#### ACTION ITEM:
Copy out exactly the lines below that run from the one holding "collected twice a" to the one holding "depth below water/air", keeping both of those lines and no others.

#### MATERIAL FOR THIS TASK:
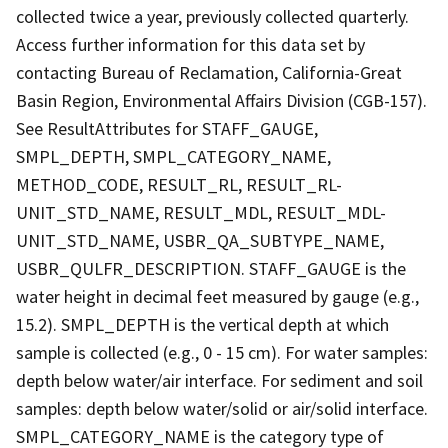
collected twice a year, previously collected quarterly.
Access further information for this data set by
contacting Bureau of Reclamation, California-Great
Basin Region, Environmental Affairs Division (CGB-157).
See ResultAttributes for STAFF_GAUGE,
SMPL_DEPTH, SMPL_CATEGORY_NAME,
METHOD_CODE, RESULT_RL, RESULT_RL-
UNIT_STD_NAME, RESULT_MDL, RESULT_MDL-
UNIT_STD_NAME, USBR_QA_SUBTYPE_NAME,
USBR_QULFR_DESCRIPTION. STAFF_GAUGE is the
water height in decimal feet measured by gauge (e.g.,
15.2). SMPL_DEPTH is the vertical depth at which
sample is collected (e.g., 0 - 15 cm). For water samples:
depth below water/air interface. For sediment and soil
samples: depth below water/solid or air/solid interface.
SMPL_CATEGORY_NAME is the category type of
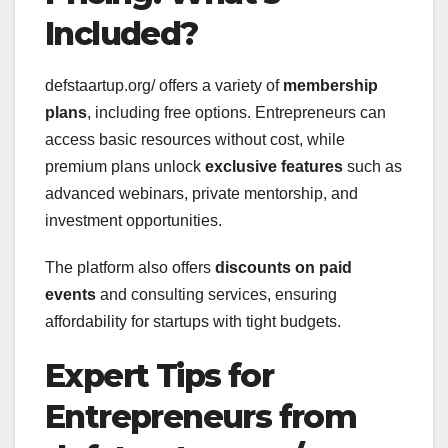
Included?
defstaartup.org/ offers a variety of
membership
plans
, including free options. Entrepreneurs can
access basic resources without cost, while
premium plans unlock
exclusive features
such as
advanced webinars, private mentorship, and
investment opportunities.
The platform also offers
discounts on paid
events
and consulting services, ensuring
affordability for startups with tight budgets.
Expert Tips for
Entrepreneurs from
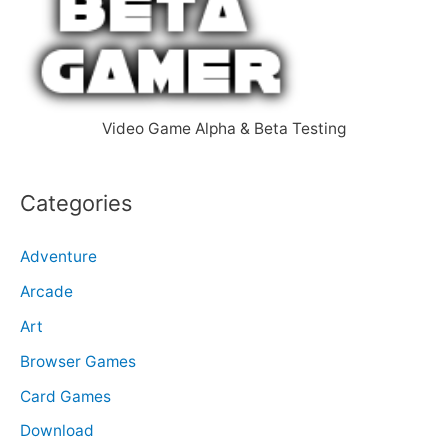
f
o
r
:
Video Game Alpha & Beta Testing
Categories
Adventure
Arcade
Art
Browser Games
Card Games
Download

---

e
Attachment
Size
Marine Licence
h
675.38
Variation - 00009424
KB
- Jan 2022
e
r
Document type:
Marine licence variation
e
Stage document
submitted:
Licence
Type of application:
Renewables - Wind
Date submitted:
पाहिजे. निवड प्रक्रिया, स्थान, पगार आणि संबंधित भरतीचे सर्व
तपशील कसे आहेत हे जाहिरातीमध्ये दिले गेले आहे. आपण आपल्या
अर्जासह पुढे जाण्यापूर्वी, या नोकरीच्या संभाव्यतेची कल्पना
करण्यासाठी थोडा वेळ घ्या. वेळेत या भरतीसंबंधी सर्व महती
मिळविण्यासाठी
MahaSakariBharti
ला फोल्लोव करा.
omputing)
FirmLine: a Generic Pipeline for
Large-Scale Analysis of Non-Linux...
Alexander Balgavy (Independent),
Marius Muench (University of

#### WRITTEN SOLUTION:
collected twice a year, previously collected quarterly.
Access further information for this data set by
contacting Bureau of Reclamation, California-Great
Basin Region, Environmental Affairs Division (CGB-157).
See ResultAttributes for STAFF_GAUGE,
SMPL_DEPTH, SMPL_CATEGORY_NAME,
METHOD_CODE, RESULT_RL, RESULT_RL-
UNIT_STD_NAME, RESULT_MDL, RESULT_MDL-
UNIT_STD_NAME, USBR_QA_SUBTYPE_NAME,
USBR_QULFR_DESCRIPTION. STAFF_GAUGE is the
water height in decimal feet measured by gauge (e.g.,
15.2). SMPL_DEPTH is the vertical depth at which
sample is collected (e.g., 0 - 15 cm). For water samples:
depth below water/air interface. For sediment and soil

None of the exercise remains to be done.